Esta tarea sigue aún abierta, alejada de otros esfuerzos éticos fundados en otras bases que no son la razón (éticas heterónomas). Es el ethos que busca. Con todo, el nivel de convencimiento ha sido moderado y se ha limitado a los ambientes académicos; por ello ha tenido una incidencia limitada en la vida cotidiana de las poblaciones. Esos dos paradigmas no quedan invalidados por la crisis actual, pero tienen que ser enriquecidos, si queremos estar a la altura de las demandas éticas que nos vienen de la realidad hoy globalizada.

 

El afecto: fuente originaria de la ética

 

La crisis crea la oportunidad de ir a las raíces de la ética y nos invita a descender a aquella instancia en la que continuamente se forman valores. La ética, para ganar un mínimo de consenso, tiene que brotar de la base última de la existencia humana, que no reside en la razón, como siempre ha pretendido Occidente.

La razón, como ha reconocido la misma filosofía, no es el primer momento ni el último de la existencia. Por eso no explica ni abarca todo. La razón se abre hacia abajo, de donde emerge algo más elemental y ancestral: la afectividad; y se abre también hacia arriba, hacia el espíritu, que es el momento en que la conciencia se siente parte de un todo y que culmina en la contemplación y en la espiritualidad. Por lo tanto, la experiencia fundamental no es «pienso, luego existo», sino «siento, luego existo». En la raíz de todo no está la razón (logos), sino la pasión (pathos).

David Goleman diría: «En el fundamento de todo está la inteligencia emocional». El afecto, la emoción..., en suma, la pasión, es un sentir profundo. Es entrar en comunión, sin distancia, con todo lo que nos rodea. Por la pasión captamos el valor de las cosas. y el valor es el carácter precioso de los seres, aquello que los hace dignos de ser y apetecibles. Sólo cuando nos apasionamos, vivimos valores. Y por los valores nos movemos y somos.

Siguiendo a los griegos, llamamos a esa pasión eros, amor. El mito arcaico lo dice todo: «Eros, el dios del amor, se levantó para crear la tierra. Antes todo era silencio, desnudo e inmóvil. Ahora todo es vida, alegría, movimiento». Ahora todo es precioso, todo tiene valor, por causa del amor y de la pasión.

 

Tensión entre afecto y razón

 

Pero la pasión está habitada por un demonio. Dejada a sí misma, puede degenerar en formas de disfrute destructivo. Todos los valores valen, pero no todos valen para todas las circunstancias. La pasión es un caudal fantástico de energía que, como las aguas de un río, necesita márgenes, límites y la justa medida. De lo contrario, irrumpe avasalladora. Es aquí donde entra la función insustituible de la razón. Lo propio de la razón es ver claro y ordenar, disciplinar y definir la dirección de la pasión.

Registros del conjunto de datos almacenado:

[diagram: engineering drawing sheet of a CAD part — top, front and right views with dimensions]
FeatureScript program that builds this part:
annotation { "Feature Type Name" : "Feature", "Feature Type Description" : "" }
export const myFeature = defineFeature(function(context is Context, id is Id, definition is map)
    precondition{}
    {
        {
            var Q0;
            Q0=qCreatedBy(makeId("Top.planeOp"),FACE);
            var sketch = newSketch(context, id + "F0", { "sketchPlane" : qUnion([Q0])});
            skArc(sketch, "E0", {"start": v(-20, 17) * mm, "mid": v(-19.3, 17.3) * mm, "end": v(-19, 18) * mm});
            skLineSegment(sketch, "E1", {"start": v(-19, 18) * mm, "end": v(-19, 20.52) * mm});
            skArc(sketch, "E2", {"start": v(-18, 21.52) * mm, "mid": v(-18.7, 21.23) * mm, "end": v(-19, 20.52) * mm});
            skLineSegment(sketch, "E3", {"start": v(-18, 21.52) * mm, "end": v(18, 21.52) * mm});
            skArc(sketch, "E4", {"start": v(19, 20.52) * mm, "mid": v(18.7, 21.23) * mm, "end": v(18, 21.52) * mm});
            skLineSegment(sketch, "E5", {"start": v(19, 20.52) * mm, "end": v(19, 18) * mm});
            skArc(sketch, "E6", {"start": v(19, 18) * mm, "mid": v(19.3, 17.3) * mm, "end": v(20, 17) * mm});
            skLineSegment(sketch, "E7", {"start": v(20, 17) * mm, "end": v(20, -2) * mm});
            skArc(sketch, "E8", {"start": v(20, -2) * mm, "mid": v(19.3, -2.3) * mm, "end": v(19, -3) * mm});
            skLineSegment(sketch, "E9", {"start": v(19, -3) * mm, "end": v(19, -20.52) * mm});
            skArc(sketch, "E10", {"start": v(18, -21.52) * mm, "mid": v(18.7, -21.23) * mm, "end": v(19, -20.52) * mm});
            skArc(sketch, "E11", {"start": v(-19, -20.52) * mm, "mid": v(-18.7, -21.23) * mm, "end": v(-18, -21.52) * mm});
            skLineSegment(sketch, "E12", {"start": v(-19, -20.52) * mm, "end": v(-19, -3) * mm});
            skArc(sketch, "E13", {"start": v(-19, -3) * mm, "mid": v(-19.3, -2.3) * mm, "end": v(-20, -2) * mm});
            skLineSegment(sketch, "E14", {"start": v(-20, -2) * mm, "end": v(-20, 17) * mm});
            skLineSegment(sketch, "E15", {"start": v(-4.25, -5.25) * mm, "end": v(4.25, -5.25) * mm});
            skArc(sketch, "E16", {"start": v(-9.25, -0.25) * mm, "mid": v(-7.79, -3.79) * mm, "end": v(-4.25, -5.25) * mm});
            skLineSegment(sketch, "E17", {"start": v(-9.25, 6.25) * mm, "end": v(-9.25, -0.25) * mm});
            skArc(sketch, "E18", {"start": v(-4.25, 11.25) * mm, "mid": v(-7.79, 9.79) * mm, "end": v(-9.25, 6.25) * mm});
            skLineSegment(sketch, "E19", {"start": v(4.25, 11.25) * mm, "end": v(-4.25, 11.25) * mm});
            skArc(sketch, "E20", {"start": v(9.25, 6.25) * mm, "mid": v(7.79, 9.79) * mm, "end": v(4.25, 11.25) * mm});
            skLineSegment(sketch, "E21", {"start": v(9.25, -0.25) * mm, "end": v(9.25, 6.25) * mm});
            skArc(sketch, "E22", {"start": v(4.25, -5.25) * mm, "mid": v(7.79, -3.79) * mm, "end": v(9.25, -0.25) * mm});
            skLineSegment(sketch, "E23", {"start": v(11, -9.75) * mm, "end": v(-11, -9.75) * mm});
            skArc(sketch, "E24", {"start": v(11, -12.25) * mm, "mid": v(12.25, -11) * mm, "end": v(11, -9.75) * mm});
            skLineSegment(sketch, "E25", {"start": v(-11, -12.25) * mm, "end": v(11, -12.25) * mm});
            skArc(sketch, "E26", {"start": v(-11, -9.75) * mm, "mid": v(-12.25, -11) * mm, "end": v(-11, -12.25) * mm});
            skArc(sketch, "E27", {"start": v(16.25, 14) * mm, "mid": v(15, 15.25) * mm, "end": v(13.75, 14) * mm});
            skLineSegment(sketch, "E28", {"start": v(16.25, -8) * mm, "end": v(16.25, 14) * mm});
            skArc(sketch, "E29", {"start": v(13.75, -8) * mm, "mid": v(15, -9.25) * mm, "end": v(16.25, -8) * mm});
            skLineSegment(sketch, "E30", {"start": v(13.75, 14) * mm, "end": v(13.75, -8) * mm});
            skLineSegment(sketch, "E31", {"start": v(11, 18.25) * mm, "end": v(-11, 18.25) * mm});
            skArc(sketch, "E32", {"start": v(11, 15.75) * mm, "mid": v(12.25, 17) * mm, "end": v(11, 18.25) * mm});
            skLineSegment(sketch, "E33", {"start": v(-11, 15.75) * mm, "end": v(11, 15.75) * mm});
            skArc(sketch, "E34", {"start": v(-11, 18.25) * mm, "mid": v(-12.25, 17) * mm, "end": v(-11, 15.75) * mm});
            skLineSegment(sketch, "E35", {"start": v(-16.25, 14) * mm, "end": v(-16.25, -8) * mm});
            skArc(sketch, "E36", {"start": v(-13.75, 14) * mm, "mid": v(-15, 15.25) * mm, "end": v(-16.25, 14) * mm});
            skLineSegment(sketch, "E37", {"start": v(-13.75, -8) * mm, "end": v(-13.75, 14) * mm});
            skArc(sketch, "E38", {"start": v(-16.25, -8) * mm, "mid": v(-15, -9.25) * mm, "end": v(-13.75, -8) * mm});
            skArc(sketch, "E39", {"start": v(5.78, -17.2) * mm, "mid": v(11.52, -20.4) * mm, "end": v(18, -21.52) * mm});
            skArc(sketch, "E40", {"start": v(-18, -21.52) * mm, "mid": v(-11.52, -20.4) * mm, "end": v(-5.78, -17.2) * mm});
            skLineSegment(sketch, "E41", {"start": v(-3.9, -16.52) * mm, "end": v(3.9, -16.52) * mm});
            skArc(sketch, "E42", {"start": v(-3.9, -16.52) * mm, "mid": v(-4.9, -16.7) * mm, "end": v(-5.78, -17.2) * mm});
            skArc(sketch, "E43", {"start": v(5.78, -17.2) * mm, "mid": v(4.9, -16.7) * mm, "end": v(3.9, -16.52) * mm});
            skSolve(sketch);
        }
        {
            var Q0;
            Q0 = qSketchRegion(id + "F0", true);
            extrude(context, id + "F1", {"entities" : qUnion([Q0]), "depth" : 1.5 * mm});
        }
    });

Consigna: En el texto sobre el afecto y la ética, ¿qué funciones señala como propias de la razón la sección «Tensión entre afecto y razón»? Enumérelas todas.

Respuesta:
- Ver claro
- Ordenar
- Disciplinar
- Definir la dirección de la pasión